Post notes 105th year of legion

The American Legion Post 59 of Fredonia, held a 105th birthday banquet honoring the founding of The American Legion.

Commander SFC Denise Puskar welcomed the crowd and delivered the following speech and presented awards for service to P59. The following received the awards, Jennifer Hewitt, Nancy York, Steve Smith and Commander Puskar’s Adjutant Jasen Erick.

Here are Puskar’s remarks:

“It was supposed to be the “war to end all wars,” but the wounds and scars were as horrifying as any conflict that preceded it. Trench warfare, mustard gas and what was then called ‘shell shock’ took their toll on many of our World War I dough boys.

Newspapers in the United States reported incidents of disabled veterans, starving and ignored by the government, collapsing on street corners.

“Some communities, not wanting to deal with their disabled warriors, hid them from sight. Major American cities had “ugly ordinances,” which required disfigured people to cover their injuries – even those sustained in war. These heroes were forced to wear masks or hoods in public to conceal their faces or face arrest and imprisonment.

“More than 300,000 soldiers returned home with serious or physical or mental disabilities. Having put an enormous amount of its financial resources into mobilizing the Army, Navy and Marine Corps, the government paid little attention to the problems of rehabilitation or long-term medical care for wounded Veterans.

“Elected officials and government bureaucrats had forgotten the promises made in President Lincoln’s Second Inaugural Address. Care for those who had borne the battle was no longer a priority in postwar America.

“Some lawmakers displayed their insensitivity to wounded warriors by questioning the moral fiber of disabled veterans who were seeking compensation and financial assistance. It was during this period of widespread disregard for our veterans that The American Legion was born.

“In the early days of The American Legion, Past National Commander Hanford MacNider wrote, ‘The first duty of The American Legion is to see that those men who came back from the service, blind, maimed … broken in health … who must live through war forever in their homes throughout the country … get a square deal from the Government they fought for.’

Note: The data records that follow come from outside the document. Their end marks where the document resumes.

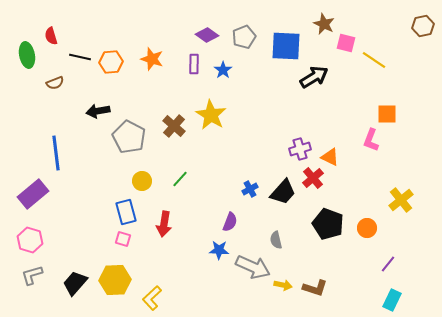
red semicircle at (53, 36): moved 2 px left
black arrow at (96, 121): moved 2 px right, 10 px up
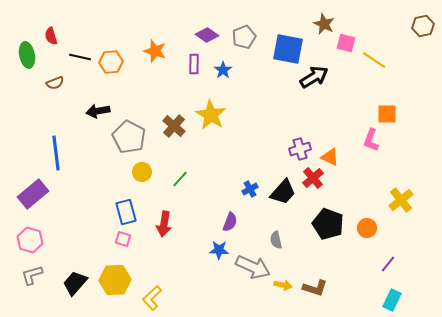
blue square at (286, 46): moved 2 px right, 3 px down; rotated 8 degrees clockwise
orange star at (152, 59): moved 3 px right, 8 px up
yellow circle at (142, 181): moved 9 px up
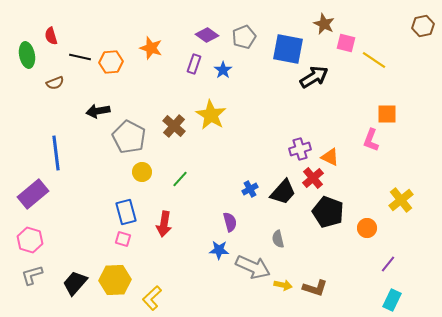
orange star at (155, 51): moved 4 px left, 3 px up
purple rectangle at (194, 64): rotated 18 degrees clockwise
purple semicircle at (230, 222): rotated 36 degrees counterclockwise
black pentagon at (328, 224): moved 12 px up
gray semicircle at (276, 240): moved 2 px right, 1 px up
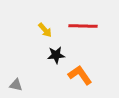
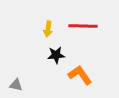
yellow arrow: moved 3 px right, 1 px up; rotated 49 degrees clockwise
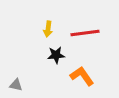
red line: moved 2 px right, 7 px down; rotated 8 degrees counterclockwise
orange L-shape: moved 2 px right, 1 px down
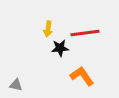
black star: moved 4 px right, 7 px up
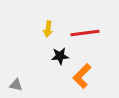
black star: moved 8 px down
orange L-shape: rotated 100 degrees counterclockwise
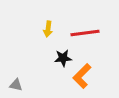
black star: moved 3 px right, 2 px down
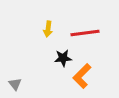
gray triangle: moved 1 px left, 1 px up; rotated 40 degrees clockwise
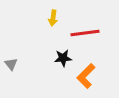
yellow arrow: moved 5 px right, 11 px up
orange L-shape: moved 4 px right
gray triangle: moved 4 px left, 20 px up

” ‘A square deal’ is what President Teddy Roosevelt, the father of one of the American Legion’s legendary founders, promised to all Americans more than a decade earlier. The apple didn’t fall far from the tree – as Teddy Roosevelt Jr., the son of the Rough Rider himself, became a leader and advocate for this new organization called ‘The American Legion.’

“Of the American Legion’s founding, Teddy Junior voiced that his only regret was – quote – ‘that my father could not have been alive…to see the action of this body of Americans,’ unquote.

“Among other timeless truths, The American Legion was dedicated to the promotion of ‘peace and goodwill on earth; to safeguard and transmit to posterity the principles of justice, freedom and democracy; to consecrate and sanctify our comradeship by our devotion to mutual helpfulness.’

“In the American Legion, a veteran was a veteran regardless of religious faith, or whether they were enlisted or commissioned, black or white, male or female.

“In fact, women Legionnaires were able to vote for national commander before they could legally vote for the president of the United States.

“Through the Legion’s hard work and efforts, the U.S. Veterans Bureau was created. It was the forerunner of the Veterans Administration and later, the Department of Veterans Affairs.

“For 105 years now, The American Legion has led the charge as America’s leading advocate for Veterans health care and rehabilitation, children and youth programs, a strong national security policy and one-hundred percent Americanism.

“When the Ku Klux Klan was at the height of its power, The American Legion passed Resolution 407 in 1923. It declared that groups fostering racial, religious or class strife were “un-American“, a menace to our liberties.” And “inconsistent with ideals and purposes of The American Legion”

“In 1944, Harry W. Colmery, a Legion past commander, wrote the first draft of what later became the “GI Bill of Rights,” the Legion’s greatest legislative achievement. It made education, home and business loans available to millions of veterans and revitalized the American economy.”